In light of the ridership decline, it must be asked: How are those former bus riders now commuting to work? They’re not taking a water shuttle or a helicopter. They’re driving. It’s the only logical conclusion based on the reduced bus ridership, and by driving, those former bus riders are inevitably contributing to Honolulu’s ever-increasing traffic congestion.

Traffic congestion is why rail is being built in the first place, remember? First among the project's four goals is Goal #1 -- “Improve Corridor Mobility.” 

I wrote about Goal #1 here at Yes2Rail back on January 3, 2011.

The drop in bus ridership isn’t surprising, because at some point, when traffic is worse than ever and the grind along Oahu’s southern corridor is almost unbearable, bus riders say to themselves, “If I have to sit in this traffic for 90 minutes, two hours or more, I’d rather sit in my own car, with air conditioning, my radio, my coffee, my solitude.”

Switching from Car to the Train

Commuters have been making that choice for decades.
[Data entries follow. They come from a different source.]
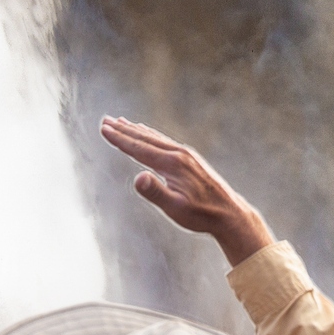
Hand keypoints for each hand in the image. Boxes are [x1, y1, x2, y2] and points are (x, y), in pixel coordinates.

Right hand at [99, 118, 272, 267]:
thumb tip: (137, 178)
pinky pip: (165, 142)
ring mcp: (186, 155)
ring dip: (137, 130)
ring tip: (122, 122)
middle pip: (145, 138)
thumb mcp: (175, 208)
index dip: (119, 139)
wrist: (229, 213)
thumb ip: (156, 192)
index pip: (139, 148)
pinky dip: (152, 136)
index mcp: (172, 164)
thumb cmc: (201, 214)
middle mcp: (178, 154)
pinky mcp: (191, 159)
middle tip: (106, 120)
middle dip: (123, 130)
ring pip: (155, 138)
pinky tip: (149, 135)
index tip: (103, 128)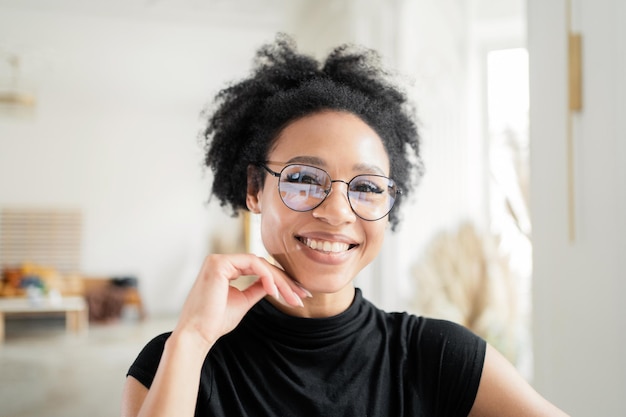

When I reported on City Hall for the Honolulu Advertiser in 1974, Deputy Transportation Director Roy Parker called the choice Parker’s Law: Until public transit is demonstrably faster and more convenient than driving a car, most commuters will choose “my car at my time.” It’s just what Americans do.

In 2013, researchers did an experiment that produced a remarkable result: People showed an irrational bias toward automobiles despite evidence that other modes of transportation would save them money.

Check out their report 

Once it’s running, rail will be so much faster than commuting in one’s own car that “hitting the rails” will be an easy choice. The project will move commuters from Kapolei to downtown in about 40 minutes, and it won’t take long for a significant number of car drivers who commute along the line's route to switch to rail when they look up and see a train speeding past their traffic jam.

It’s good to get my “rail juices” flowing again. I essentially shut down Yes2Rail when I moved to Sacramento in 2012 and turned my attention elsewhere. With the leadership of the Honolulu Authority for Rapid Transportation promising an October 10, 2020 start-up of the rail system, it might just be time to reenergize Yes2Rail. The naysayers are sure to be grabbing attention before 10/10/2020, and rail supporters would do well to balance the negativity with visions of rail's positive future. Of that,  I am confident.